In the event that the Warrant is a Private Placement Warrant that is to be exercised on a “cashless” basis pursuant to subsection
3.3.1(c) of the Warrant Agreement, the number of shares that this Warrant is exercisable for shall be determined in accordance with subsection 3.3.1(c) of the Warrant Agreement. 

In the event that the Warrant is to be exercised on a “cashless” basis pursuant to Section 7.4 of the Warrant Agreement,
the number of shares that this Warrant is exercisable for shall be determined in accordance with Section 7.4 of the Warrant Agreement. 

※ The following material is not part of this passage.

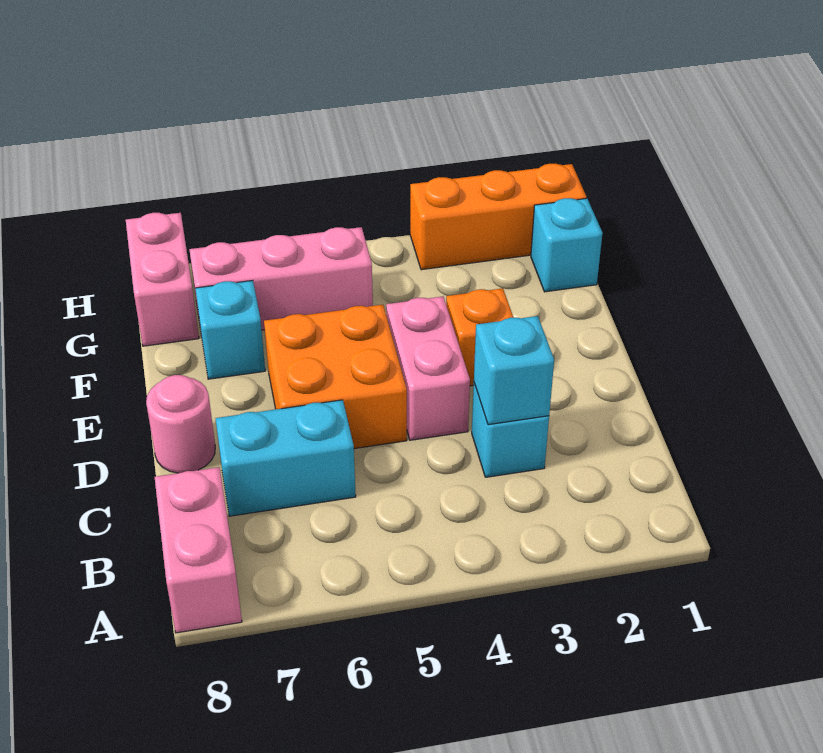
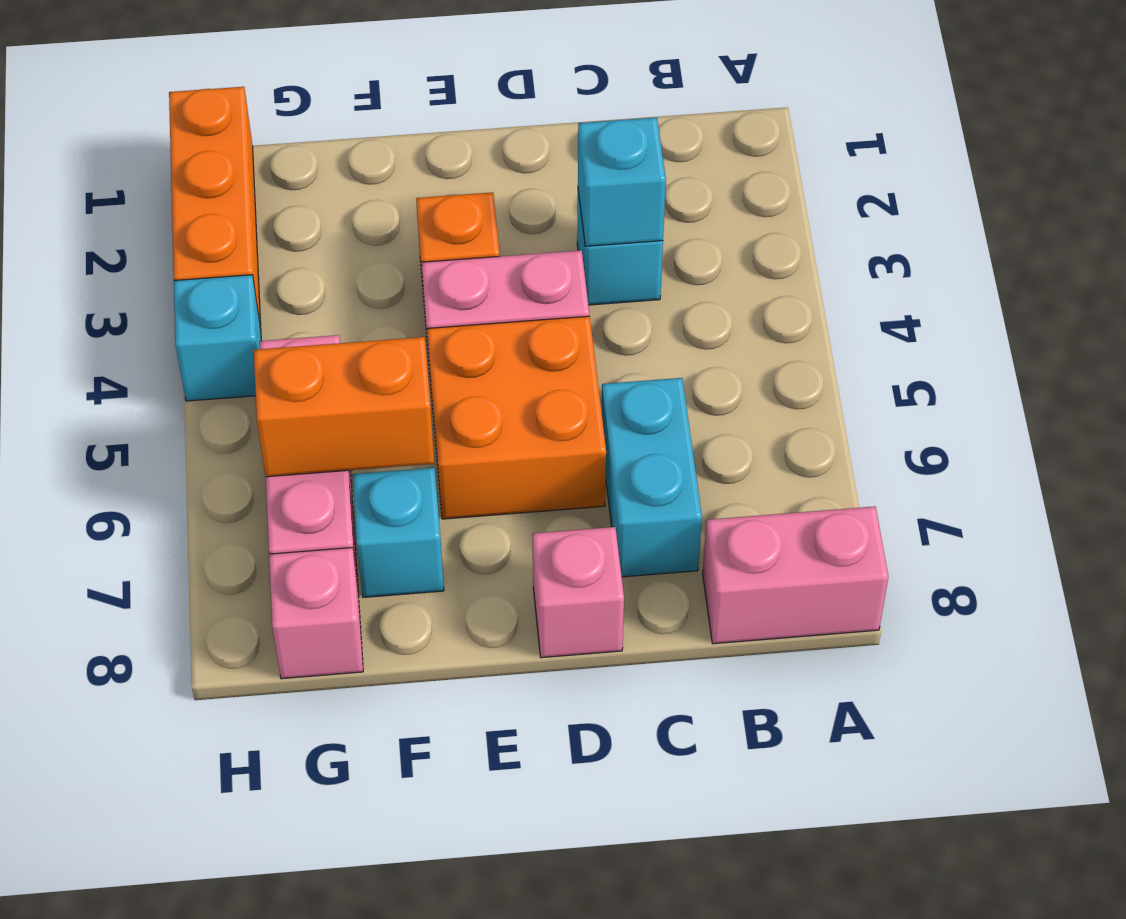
pink round brick D8 level 1 -> pink brick D8 level 1
none -> orange brick F6:G6 level 2
cyan brick G1 level 1 -> cyan brick H4 level 1
pink brick G8:H8 level 1 -> pink brick G8 level 1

In the event that the Warrant may be exercised, to the extent allowed by the Warrant Agreement, through cashless exercise (i) the number
of shares that this Warrant is exercisable for would be determined in accordance with the relevant section of the Warrant Agreement which allows for such cashless exercise and (ii) the holder hereof shall complete the following: The undersigned
hereby irrevocably elects to exercise the right, represented by this Warrant Certificate, through the cashless exercise provisions of the Warrant Agreement, to receive Ordinary Shares. If said number of shares is less than all of the Ordinary Shares
purchasable hereunder (after giving effect to the cashless exercise), the undersigned requests that a new Warrant Certificate representing the remaining balance of such shares be registered in the name of
                    , whose address is
                    , and that such Warrant Certificate be delivered to
                    , whose address is
                    . 
  

							
	Date:             , 2015	 		 	(Signature)
			
		 		 	(Address)
			
		 		 	  

		 		 	(Tax Identification Number)
				
	Signature Guaranteed:	 		 		 	
				
	  
	 		 		 	

 THE SIGNATURE(S) SHOULD BE GUARANTEED BY AN ELIGIBLE GUARANTOR INSTITUTION (BANKS, STOCKBROKERS, SAVINGS AND LOAN ASSOCIATIONS
AND CREDIT UNIONS WITH MEMBERSHIP IN AN APPROVED SIGNATURE GUARANTEE MEDALLION PROGRAM, PURSUANT TO S.E.C. RULE 17Ad-15). 

 EXHIBIT B 

LEGEND 
 THE SECURITIES HAVE NOT BEEN REGISTERED
UNDER THE SECURITIES ACT OF 1933, AS AMENDED, OR ANY STATE SECURITIES LAWS, AND MAY NOT BE OFFERED, SOLD, TRANSFERRED OR OTHERWISE DISPOSED OF UNLESS REGISTERED UNDER THE SECURITIES ACT OF 1933, AS AMENDED, AND ANY APPLICABLE STATE SECURITIES LAWS
OR AN EXEMPTION FROM REGISTRATION IS AVAILABLE. IN ADDITION, SUBJECT TO ANY ADDITIONAL LIMITATIONS ON TRANSFER DESCRIBED IN THE LETTER AGREEMENTS BY AND AMONG PACE HOLDINGS CORP. (THE “COMPANY”), TPACE SPONSOR LLC AND THE OTHER PARTIES
THERETO, THE SECURITIES MAY NOT BE SOLD OR TRANSFERRED PRIOR TO THE DATE THAT IS THIRTY (30) DAYS AFTER THE DATE UPON WHICH THE COMPANY COMPLETES ITS INITIAL BUSINESS COMBINATION (AS DEFINED IN SECTION 3 OF THE WARRANT AGREEMENT REFERRED TO
HEREIN) EXCEPT TO A PERMITTED TRANSFEREE (AS DEFINED IN SECTION 2 OF THE WARRANT AGREEMENT) WHO AGREES IN WRITING WITH THE COMPANY TO BE SUBJECT TO SUCH TRANSFER PROVISIONS. 

SECURITIES AND ORDINARY SHARES OF THE COMPANY ISSUED UPON EXERCISE OF SUCH SECURITIES SHALL BE ENTITLED TO REGISTRATION RIGHTS UNDER A REGISTRATION RIGHTS
AGREEMENT TO BE EXECUTED BY THE COMPANY.